Monk !
Comme sa musique, il était instable, imprévisible. Pas incohérent, mais perché très haut, trop haut pour les critiques frileux et les musiciens étroits. Thelonious Monk était un personnage curieux et fascinant, génial par de nombreux côtés, insaisissable par ailleurs. À la suite de Charlie Parker et Dizzy Gillespie, ce pianiste inspiré inventa le bebop, et laissa certaines des plus belles compositions du jazz moderne, telle ‘Round midnight. Et ce, grâce à l’amitié de la baronne Panonnica de Koenigswarter, mécène visionnaire et engagée.
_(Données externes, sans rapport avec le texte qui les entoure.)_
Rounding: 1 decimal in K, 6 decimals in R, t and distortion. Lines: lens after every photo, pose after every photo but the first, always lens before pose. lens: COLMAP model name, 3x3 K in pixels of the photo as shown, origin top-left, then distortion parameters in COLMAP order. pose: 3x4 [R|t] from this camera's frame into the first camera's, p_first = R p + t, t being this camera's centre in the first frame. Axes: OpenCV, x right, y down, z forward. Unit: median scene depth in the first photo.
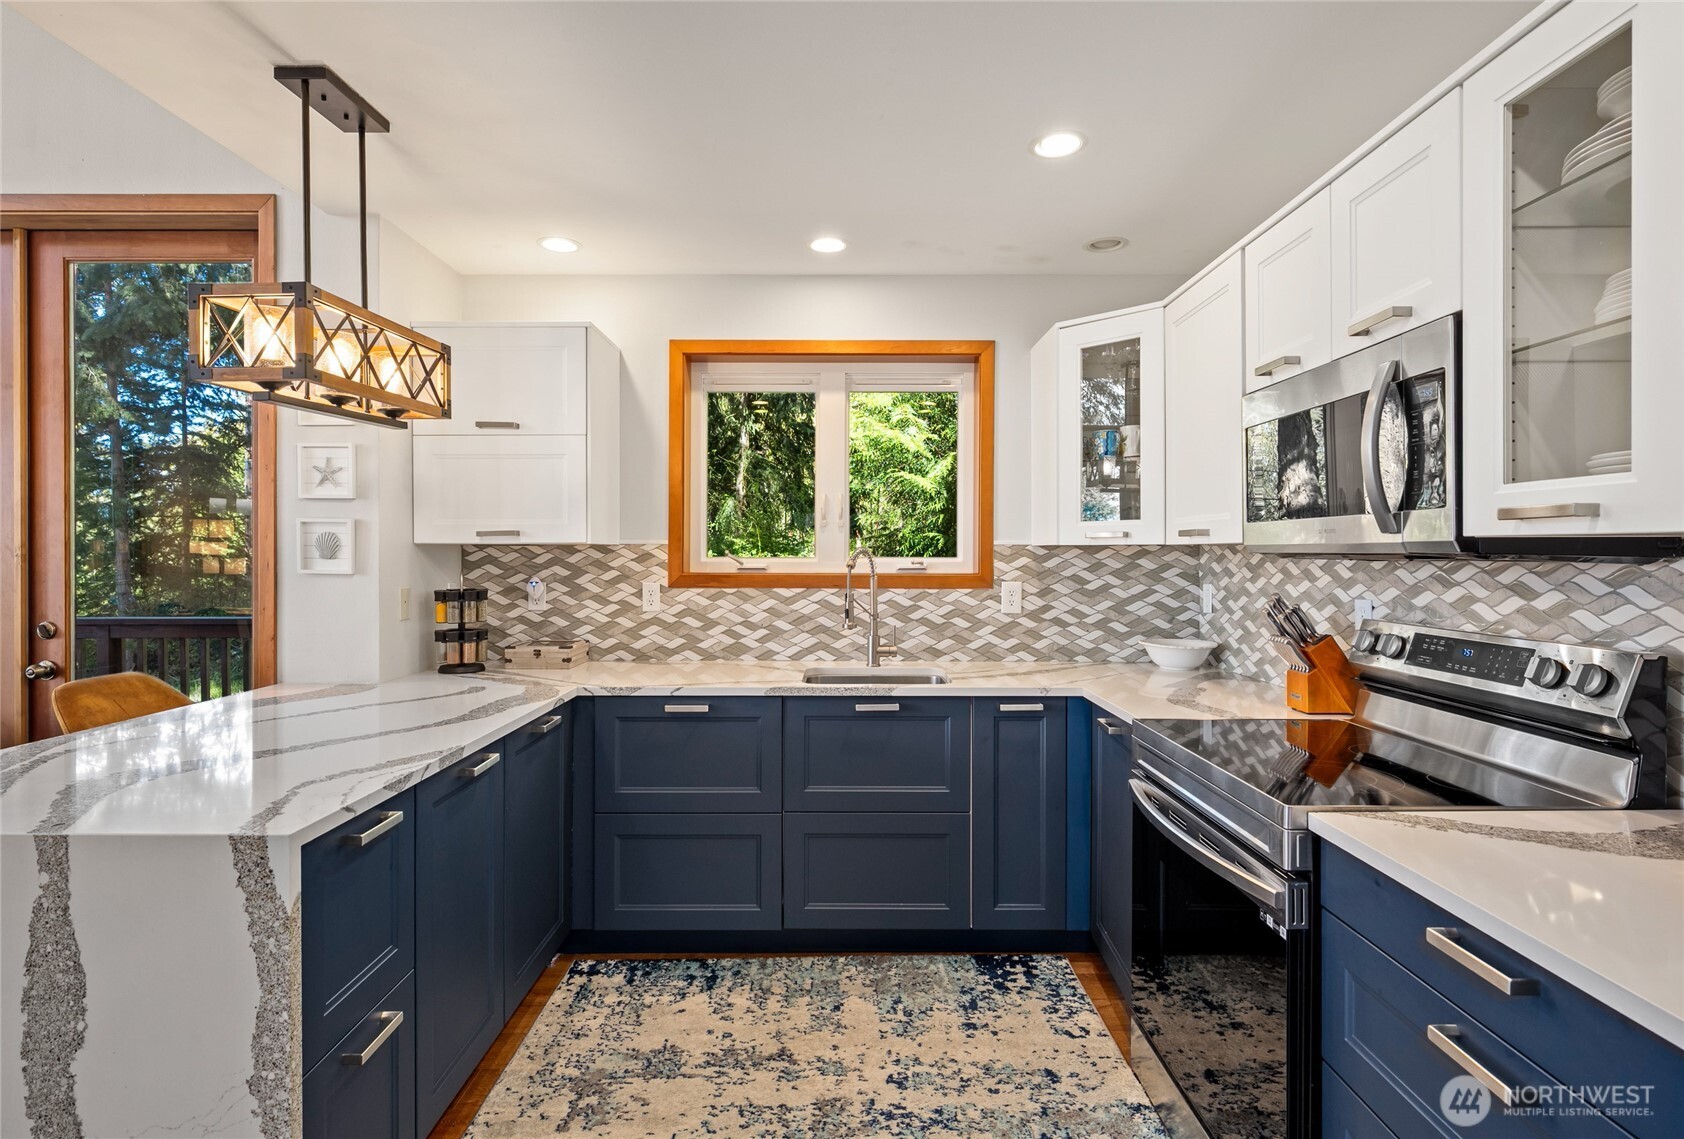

C’est à travers la relation profonde (mais chaste) qu’il entretenait avec cette descendante des Rothschild que Thelonious Monk est conté ici, dans une épaisse biographie qui ne se contente pas de quelques anecdotes de jazzman, mais va fureter aux sources de la création musicale. Pour comprendre les fameuses « fausses notes » de Monk, son choix de marteler le clavier de ses doigts raides, les conséquences du racisme et du regard des autres. Pour percer le secret de la petite musique mentale d’un artiste instinctif et incisif. Ce secret, c’est ce que cherchait Pannonica, séduite par l’immense liberté que s’accordait Monk – au prix d’un certain rejet d’autres musiciens, parfois –, et en même temps convaincue de la nécessité de protéger un homme fragile. Qui d’ailleurs passa les dernières années de sa vie sans toucher un piano. Youssef Daoudi (bien loin du style des Maîtres de guerre, Mayday ou La Trilogie noire) prend le temps de creuser ces figures, et de se plonger dans les morceaux, au fil de 350 pages peu denses, à la narration très lisible, portées par le souffle du jazz à la fois charnel et cérébral de Monk. Parfaitement documenté, son album va bien au-delà de la simple bio pour se muer en chant d’amour pour une oeuvre et un artiste hors norme : il risque donc de paraître un peu hermétique, par moments, à qui n’est pas familier du jazz d’après guerre. Mais dans l’ensemble, il s’agit là d’un beau livre sur la musique, sincère, juste et sensible comme rarement, qui donnera immanquablement envie d’aller se replonger dans les enregistrements de ce drôle d’oiseau de Monk.